9. Deep Tech Sector Excitement
[55:12 – 58:02]
- Highlighted investment in AI Build, which applies AI to 3D additive manufacturing—reducing errors and enabling first-time-right scalable manufacturing.
- The software is tech-agnostic and poised to become the “brain” of 3D additive manufacturing.
Quote:
“AI Build has developed software that takes all those parameters and gets you zeroed in...because it uses AI to analyze all those different data sets...so you can get something very, very, very, very quickly.”
— James [56:31]
10. Geographic Focus and Fund Structure
[58:28 – 60:21]
- Current SuperSeed fund is UK/EIS-focused, but plans a pan-European LP/GP fund.
- US market exposure is limited due to regulatory complexity.
11. Life & Career Advice
[60:23 – 62:30]
- Value your time—delegate when it makes sense and spend your time where you add most value.
- Define success in your own terms: life satisfaction, family, and happiness outweigh financial yardsticks.
Quote:
“If you're obsessed by money and you know that's what's going to make you feel successful, then really question does it?
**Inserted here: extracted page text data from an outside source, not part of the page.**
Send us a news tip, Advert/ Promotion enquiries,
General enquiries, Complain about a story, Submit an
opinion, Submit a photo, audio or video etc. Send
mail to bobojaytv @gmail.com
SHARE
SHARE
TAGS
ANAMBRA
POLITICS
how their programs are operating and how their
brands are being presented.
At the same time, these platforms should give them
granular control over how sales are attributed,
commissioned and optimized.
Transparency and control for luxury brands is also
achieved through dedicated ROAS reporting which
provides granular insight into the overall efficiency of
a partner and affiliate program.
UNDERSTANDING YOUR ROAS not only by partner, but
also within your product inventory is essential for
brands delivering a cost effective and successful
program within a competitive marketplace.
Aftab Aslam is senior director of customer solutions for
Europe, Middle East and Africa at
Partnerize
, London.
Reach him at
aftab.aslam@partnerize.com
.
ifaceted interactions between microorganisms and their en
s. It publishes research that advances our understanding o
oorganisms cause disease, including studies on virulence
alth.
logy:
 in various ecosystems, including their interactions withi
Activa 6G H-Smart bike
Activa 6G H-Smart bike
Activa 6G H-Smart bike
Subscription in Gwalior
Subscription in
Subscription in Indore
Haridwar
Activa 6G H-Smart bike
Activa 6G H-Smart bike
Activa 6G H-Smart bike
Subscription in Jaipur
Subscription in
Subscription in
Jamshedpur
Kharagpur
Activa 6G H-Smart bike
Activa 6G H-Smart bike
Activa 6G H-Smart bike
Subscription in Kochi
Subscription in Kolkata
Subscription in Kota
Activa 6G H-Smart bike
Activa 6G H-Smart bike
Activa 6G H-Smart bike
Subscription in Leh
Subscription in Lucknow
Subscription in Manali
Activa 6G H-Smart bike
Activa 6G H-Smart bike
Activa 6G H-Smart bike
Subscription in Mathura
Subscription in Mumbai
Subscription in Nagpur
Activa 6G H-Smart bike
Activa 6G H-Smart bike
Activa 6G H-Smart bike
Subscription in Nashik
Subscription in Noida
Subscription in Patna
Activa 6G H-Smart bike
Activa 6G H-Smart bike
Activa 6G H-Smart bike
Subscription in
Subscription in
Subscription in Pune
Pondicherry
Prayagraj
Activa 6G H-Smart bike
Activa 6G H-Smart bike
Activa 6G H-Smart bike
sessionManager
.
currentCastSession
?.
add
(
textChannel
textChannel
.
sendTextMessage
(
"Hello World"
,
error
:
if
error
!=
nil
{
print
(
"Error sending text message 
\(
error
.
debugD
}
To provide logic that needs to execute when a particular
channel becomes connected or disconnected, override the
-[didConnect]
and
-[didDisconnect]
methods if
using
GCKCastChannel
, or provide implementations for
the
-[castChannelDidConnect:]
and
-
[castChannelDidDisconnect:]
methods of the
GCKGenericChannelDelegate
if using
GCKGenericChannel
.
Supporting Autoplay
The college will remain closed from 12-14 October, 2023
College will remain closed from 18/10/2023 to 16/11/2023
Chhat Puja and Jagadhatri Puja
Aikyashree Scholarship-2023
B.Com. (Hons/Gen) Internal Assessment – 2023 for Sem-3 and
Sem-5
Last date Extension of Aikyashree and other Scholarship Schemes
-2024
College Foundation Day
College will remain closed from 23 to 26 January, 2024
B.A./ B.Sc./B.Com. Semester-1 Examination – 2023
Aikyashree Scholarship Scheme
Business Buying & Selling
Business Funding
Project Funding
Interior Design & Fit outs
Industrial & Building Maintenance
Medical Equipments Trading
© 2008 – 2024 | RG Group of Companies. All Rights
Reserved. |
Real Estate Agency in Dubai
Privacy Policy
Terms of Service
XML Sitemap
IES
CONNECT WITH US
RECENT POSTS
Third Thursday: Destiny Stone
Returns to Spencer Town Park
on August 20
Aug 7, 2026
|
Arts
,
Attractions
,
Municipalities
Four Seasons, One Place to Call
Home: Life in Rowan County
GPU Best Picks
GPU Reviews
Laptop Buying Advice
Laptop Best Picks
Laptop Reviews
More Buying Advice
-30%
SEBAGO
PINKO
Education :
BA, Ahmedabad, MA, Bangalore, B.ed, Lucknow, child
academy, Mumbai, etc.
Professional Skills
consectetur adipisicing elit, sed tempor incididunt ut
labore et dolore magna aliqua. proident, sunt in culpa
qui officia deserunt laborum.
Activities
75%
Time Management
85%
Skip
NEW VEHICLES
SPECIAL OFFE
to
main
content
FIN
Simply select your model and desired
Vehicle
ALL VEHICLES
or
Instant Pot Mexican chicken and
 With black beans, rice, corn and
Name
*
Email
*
Because I've met lots of people...they're not happy at all. So make sure you're doing something you really enjoy because that will make you feel successful and make sure you value your time and...the people around you.”
— James [61:41]
Notable Quotes & Memorable Moments
-
On consulting’s reality:
“Consulting is tough because you're expensive, right? ... You're expected to over deliver all the time. So it's never a relaxed thing.”
— James [16:27] -
On building teams:
“If you don't like admin, you're not a details person...just get someone who's passionate about it, because that makes it so much easier.”
— James [26:03] -
On empathy in VC:
“I just think that it's useful to know firsthand what they're going through and what they're gonna go through. So that maybe you can have a bit more compassion.”
— James [48:46] -
On being a founder and letting go:
“You feel exposed...if you've built a team...who are great, you can sometimes begin to feel, what's my value?...Maybe step away from that business at that point...that’s an amazing achievement.”
— James [29:30]
Timestamps for Key Segments
- James’s career journey & Cambridge roots: [01:40 – 05:18]
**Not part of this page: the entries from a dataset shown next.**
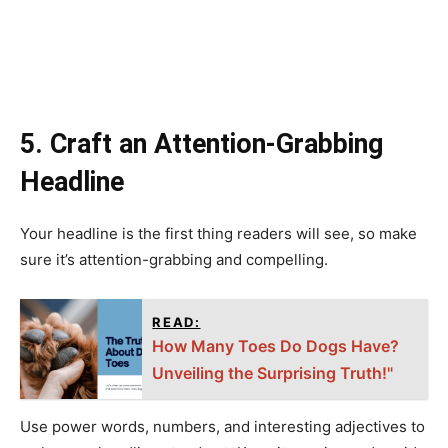
5. Craft an Attention-Grabbing
Headline
Your headline is the first thing readers will see, so make
sure it’s attention-grabbing and compelling.
READ:
How Many Toes Do Dogs Have?
Unveiling the Surprising Truth!"
Use power words, numbers, and interesting adjectives to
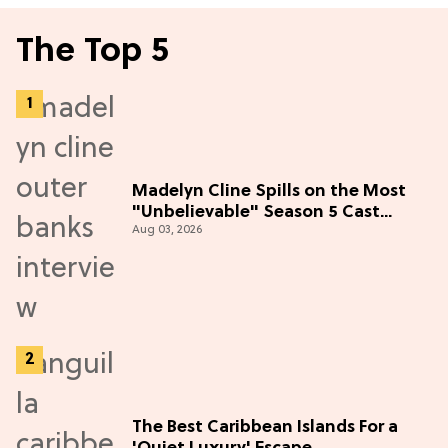
The Top 5
Madelyn Cline Spills on the Most
"Unbelievable" Season 5 Cast
Aug 03, 2026
Adventure (Exclusive)
The Best Caribbean Islands For a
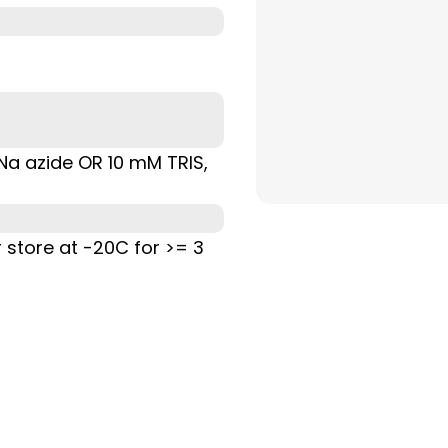
% Na azide OR 10 mM TRIS,
r store at -20C for >= 3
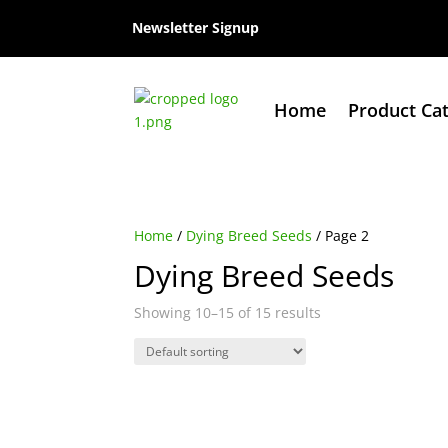
Newsletter Signup
Home
Product Ca
Home
/
Dying Breed Seeds
/ Page 2
Dying Breed Seeds
Showing 10–15 of 15 results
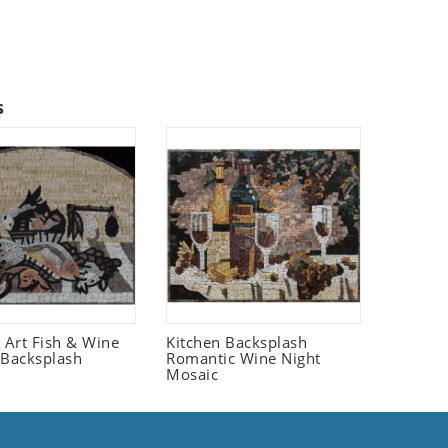
s
fe Art Fish & Wine
Kitchen Backsplash
 Backsplash
Romantic Wine Night
Mosaic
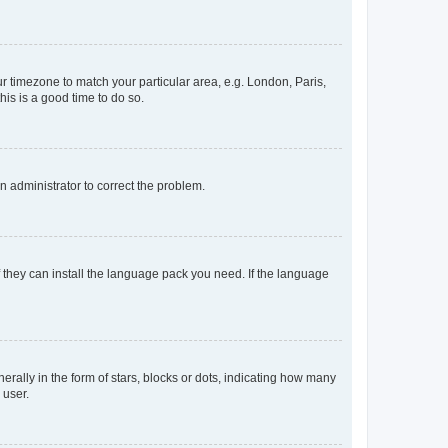
our timezone to match your particular area, e.g. London, Paris,
his is a good time to do so.
an administrator to correct the problem.
f they can install the language pack you need. If the language
lly in the form of stars, blocks or dots, indicating how many
 user.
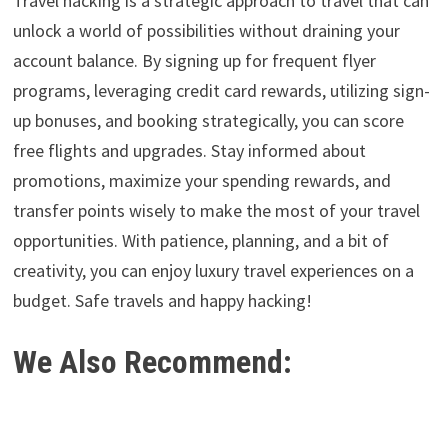
Travel hacking is a strategic approach to travel that can
unlock a world of possibilities without draining your
account balance. By signing up for frequent flyer
programs, leveraging credit card rewards, utilizing sign-
up bonuses, and booking strategically, you can score
free flights and upgrades. Stay informed about
promotions, maximize your spending rewards, and
transfer points wisely to make the most of your travel
opportunities. With patience, planning, and a bit of
creativity, you can enjoy luxury travel experiences on a
budget. Safe travels and happy hacking!
We Also Recommend:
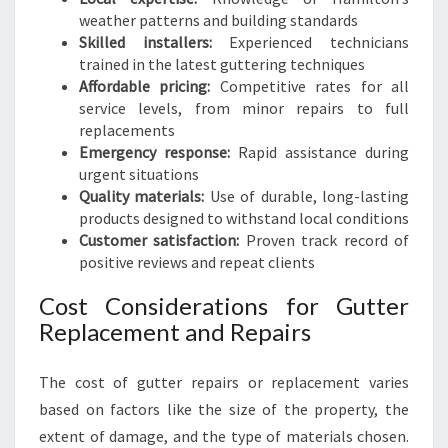
weather patterns and building standards
Skilled installers:
Experienced technicians
trained in the latest guttering techniques
Affordable pricing:
Competitive rates for all
service levels, from minor repairs to full
replacements
Emergency response:
Rapid assistance during
urgent situations
Quality materials:
Use of durable, long-lasting
products designed to withstand local conditions
Customer satisfaction:
Proven track record of
positive reviews and repeat clients
Cost Considerations for Gutter
Replacement and Repairs
The cost of gutter repairs or replacement varies
based on factors like the size of the property, the
extent of damage, and the type of materials chosen.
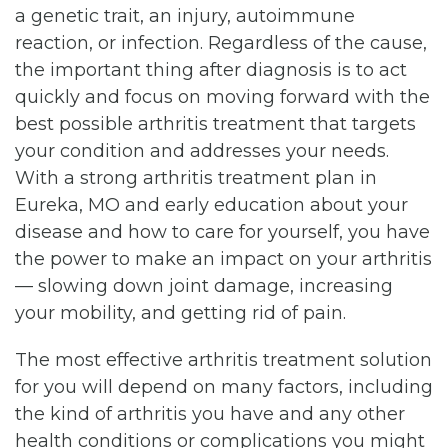
a genetic trait, an injury, autoimmune
reaction, or infection. Regardless of the cause,
the important thing after diagnosis is to act
quickly and focus on moving forward with the
best possible arthritis treatment that targets
your condition and addresses your needs.
With a strong arthritis treatment plan in
Eureka, MO and early education about your
disease and how to care for yourself, you have
the power to make an impact on your arthritis
— slowing down joint damage, increasing
your mobility, and getting rid of pain.
The most effective arthritis treatment solution
for you will depend on many factors, including
the kind of arthritis you have and any other
health conditions or complications you might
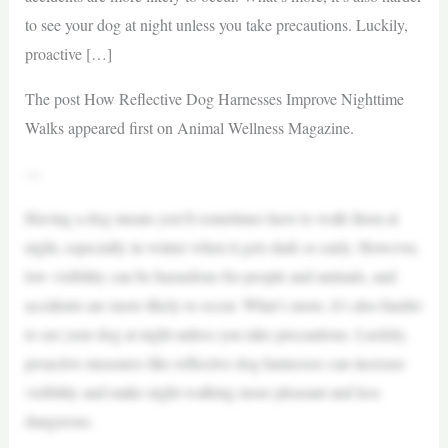
to see your dog at night unless you take precautions. Luckily,
proactive […]
The post How Reflective Dog Harnesses Improve Nighttime
Walks appeared first on Animal Wellness Magazine.
—
Having a dog means you’ll sometimes have to walk them at
night, especially in winter when it gets dark so early. However,
low visibility can be hazardous for people and animals, and
accidents are more likely to occur. What’s more, it’s also harder
to see your dog at night unless you take precautions. Luckily,
proactive measures like reflective dog harnesses can increase
visibility and make night walking more pleasant and less
dangerous.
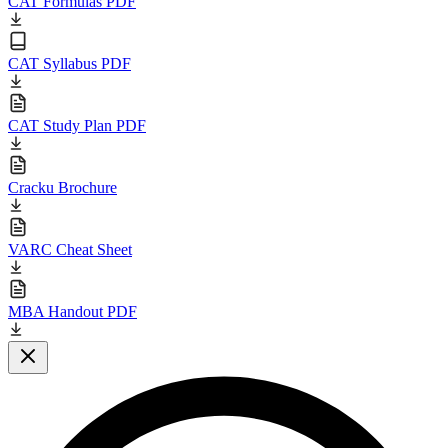
CAT Formulas PDF
CAT Syllabus PDF
CAT Study Plan PDF
Cracku Brochure
VARC Cheat Sheet
MBA Handout PDF
Close modal
L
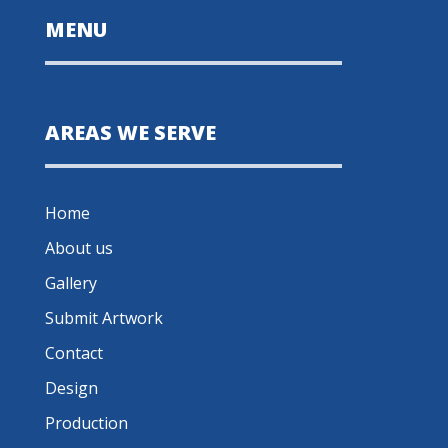
MENU
AREAS WE SERVE
Home
About us
Gallery
Submit Artwork
Contact
Design
Production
- Entrepreneurship, consulting startup genesis: [05:18 – 14:10]
- Client management and hard lessons: [19:24 – 25:05]
- Delegation & honest self-awareness: [25:41 – 30:04]
- Transition into investment/angel investing: [30:56 – 46:59]
- SuperSeed’s sales-focused VC approach: [47:45 – 53:34]
- Founder attributes & red/green flags: [49:47 – 52:36]
- Deep tech (AI Build, additive manufacturing): [55:12 – 58:02]
- Geographic focus: [58:28 – 60:21]
- Life advice: [60:23 – 62:30]
Final Takeaways
- Hands-on support, especially around sales and product-market fit, is crucial for tech company success.
- Founder honesty and self-awareness are as important as product vision.
- Define success on your own terms and value your time and wellbeing over mere financial gain.
- The VC journey is as much about empathy, relationships, and fast learning as it is about capital and analysis.
For anyone interested in the real, unvarnished journey from engineering and consulting into the world of VC, or in building B2B deep tech startups with true support, this episode is not to be missed.